There are numerous cases where the HTTP Status Code does not provide enough information to know the cause of an error. For example, a 403 could be returned because of a missing XSRF token, or a lack of permissions on an endpoint.

The numeric error codes are intended to uniquely identify these common base-level errors so they are easier to handle.

1 Like

Will we receive a index of the error codes at some point? As in 9001 = Error 1, 9002 = Error 2, etc. Also, will they be sychronized across all APIs, or be specific to each API? Will they overlap (123 means Error 1 in the users API, while 123 means something else on the games API)?
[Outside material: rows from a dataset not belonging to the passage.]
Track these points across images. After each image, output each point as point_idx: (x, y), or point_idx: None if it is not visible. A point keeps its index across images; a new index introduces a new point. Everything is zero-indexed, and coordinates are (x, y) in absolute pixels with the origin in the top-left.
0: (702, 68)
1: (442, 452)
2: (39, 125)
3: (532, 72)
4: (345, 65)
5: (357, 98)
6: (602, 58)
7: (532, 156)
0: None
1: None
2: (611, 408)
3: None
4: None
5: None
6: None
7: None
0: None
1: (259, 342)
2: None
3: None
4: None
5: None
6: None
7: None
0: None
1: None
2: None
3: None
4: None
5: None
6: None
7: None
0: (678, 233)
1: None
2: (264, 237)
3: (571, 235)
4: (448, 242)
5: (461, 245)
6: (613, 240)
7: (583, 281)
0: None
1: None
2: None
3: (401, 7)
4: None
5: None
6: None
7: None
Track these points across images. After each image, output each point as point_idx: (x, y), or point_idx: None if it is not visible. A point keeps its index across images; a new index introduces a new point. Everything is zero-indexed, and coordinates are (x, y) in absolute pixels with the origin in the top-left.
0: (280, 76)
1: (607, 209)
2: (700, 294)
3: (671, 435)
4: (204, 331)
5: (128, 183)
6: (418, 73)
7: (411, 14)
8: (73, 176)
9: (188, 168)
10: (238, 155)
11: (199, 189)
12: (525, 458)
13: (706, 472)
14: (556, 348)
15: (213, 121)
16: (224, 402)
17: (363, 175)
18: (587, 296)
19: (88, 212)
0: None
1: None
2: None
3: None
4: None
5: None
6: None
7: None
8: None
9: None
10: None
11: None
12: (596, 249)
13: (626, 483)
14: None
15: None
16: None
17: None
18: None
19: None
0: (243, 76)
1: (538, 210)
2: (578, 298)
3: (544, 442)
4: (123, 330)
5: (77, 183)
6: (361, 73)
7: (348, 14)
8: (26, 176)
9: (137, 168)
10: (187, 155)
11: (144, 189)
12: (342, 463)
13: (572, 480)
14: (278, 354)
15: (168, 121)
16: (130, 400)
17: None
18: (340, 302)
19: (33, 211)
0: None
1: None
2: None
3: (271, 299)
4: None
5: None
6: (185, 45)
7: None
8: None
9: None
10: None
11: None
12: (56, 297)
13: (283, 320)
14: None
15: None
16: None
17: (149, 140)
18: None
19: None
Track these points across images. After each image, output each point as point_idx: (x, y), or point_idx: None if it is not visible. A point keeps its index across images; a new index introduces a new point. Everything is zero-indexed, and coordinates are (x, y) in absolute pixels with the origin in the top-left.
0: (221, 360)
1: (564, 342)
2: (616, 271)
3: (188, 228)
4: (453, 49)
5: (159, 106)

The issue like what @NinjaFurfante07 has stated most people can’t post in this category as I believe it is for regulars only which at the current moment is impossible to get and kinda a pain ngl.

1 Like

SSL Certificates are NOT required to SEND A HTTPS REQUEST.

You need one if you want a Client to be able to properly send YOUR Server a HTTPS Request.

So, the only change required is changing your endpoints’ prefixes from “http://” to “https://”.

This topic is about the *.roblox.com web API, and not HTTPService. HTTPService will continue supporting HTTP requests.

2 Likes

This is correct.

We are requiring HTTPS for *.roblox.com endpoints, not for third-party domains that developers are using with HttpService.